Hospital managers are already aware of the importance of digitalisation in healthcare. Hospitals need to invest and introduce innovations if they are to hold their own in the competition for patients and skilled personnel, and remain viable into the future.
The challenge, therefore, is how to acquire the desired technology without blowing the budget. Essentially, it comes down to whether – and how much – money can be invested in modernising and digitalising healthcare.
Financing should not be the only factor when it comes to innovation, although it is a key factor along with intelligent implementation. Each hospital should therefore develop its own digitalisation strategy that takes account of the relevant investment issues from the outset. As a non-captive specialist for technology management and financing, we support healthcare providers throughout every phase of their digital transformation. We offer a three-in-one portfolio of technology, management, and financing, enabling healthcare organisations to benefit from our all-round expertise in investing for the digital future.
Our strategy for implementing your digital transformation comprises:
Investing in new IT and other technologies involves multiple phases and does not simply end when you opt for a particular manufacturer or financing model. “We’re always looking at the whole picture, right from the start of the product lifecycle to the end of an asset’s life. Our services start with planning and procurement, followed by implementation and management of the technologies. The lifecycle ends with remarketing and data erasure,” explains Peter Krause, Head of Healthcare Sector Sales at CHG-MERIDIAN.
We develop customised business concepts that are tailored to your needs and are not tied to specific manufacturers or banks. After analysing and evaluating your existing IT structures and technological equipment in detail, we seek out the makes and manufacturers that are the best fit for your objectives and budget.
TESMA® is our proprietary technology and service management system, which we developed to provide constant transparency about all assets, services used, and costs incurred. It combines technical and commercial data in a single application, enabling real-time information to be accessed at the click of a button. Optimised clarity and functions for simple financial planning and reporting help to increase efficiency and lower the overall costs in the long term.

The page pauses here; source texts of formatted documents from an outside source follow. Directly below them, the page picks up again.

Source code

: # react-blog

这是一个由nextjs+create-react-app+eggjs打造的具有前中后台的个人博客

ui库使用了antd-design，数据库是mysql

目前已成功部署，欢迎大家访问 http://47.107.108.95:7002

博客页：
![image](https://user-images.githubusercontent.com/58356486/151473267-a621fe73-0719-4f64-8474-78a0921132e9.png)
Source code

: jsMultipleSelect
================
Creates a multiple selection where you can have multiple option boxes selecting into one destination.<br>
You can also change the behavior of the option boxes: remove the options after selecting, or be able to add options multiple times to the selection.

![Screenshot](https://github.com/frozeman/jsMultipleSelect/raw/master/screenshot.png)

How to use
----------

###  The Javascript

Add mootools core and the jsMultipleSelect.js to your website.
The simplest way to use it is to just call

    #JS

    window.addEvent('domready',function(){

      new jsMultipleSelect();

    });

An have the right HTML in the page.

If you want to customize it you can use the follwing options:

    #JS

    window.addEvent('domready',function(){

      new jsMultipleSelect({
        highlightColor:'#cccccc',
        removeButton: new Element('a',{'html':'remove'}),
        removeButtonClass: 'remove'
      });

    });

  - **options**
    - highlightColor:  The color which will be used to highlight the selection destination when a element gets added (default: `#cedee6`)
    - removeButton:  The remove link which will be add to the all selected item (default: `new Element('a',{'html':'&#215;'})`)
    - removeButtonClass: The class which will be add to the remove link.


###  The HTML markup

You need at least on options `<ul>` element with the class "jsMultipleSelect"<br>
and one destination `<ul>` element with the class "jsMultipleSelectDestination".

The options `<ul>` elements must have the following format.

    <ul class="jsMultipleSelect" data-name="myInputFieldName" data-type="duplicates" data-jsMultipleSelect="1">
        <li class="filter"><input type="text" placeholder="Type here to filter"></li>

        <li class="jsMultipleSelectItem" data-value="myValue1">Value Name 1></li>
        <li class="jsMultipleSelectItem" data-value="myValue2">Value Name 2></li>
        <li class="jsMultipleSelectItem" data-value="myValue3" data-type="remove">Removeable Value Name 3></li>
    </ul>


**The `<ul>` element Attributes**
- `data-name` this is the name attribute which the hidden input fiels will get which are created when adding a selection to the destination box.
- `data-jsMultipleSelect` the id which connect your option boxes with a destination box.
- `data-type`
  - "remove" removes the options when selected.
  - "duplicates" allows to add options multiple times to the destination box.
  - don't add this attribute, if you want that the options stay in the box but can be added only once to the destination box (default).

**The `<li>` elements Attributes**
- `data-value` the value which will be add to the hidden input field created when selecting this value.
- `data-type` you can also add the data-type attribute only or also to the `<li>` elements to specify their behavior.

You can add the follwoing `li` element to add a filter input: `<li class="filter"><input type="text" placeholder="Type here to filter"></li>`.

Flexible financing enables you to sustainably lower your costs and risks while still being able to manage them. For healthcare providers, this could be a pay-per-use finance strategy that is based on income (pay per procedure), useful economic life (pay as you earn), or the number of operations carried out to financing an operating theater (pay per theater), or it could be an overall financing package.
IT and other technologies are constantly being enhanced and optimised. To ensure that our customers are always using the latest technologies, we offer a technology refresh after a set usage period. This enables them to replace systems or assets with more up-to-date models, which may help to avoid maintenance costs and eliminate inefficiencies.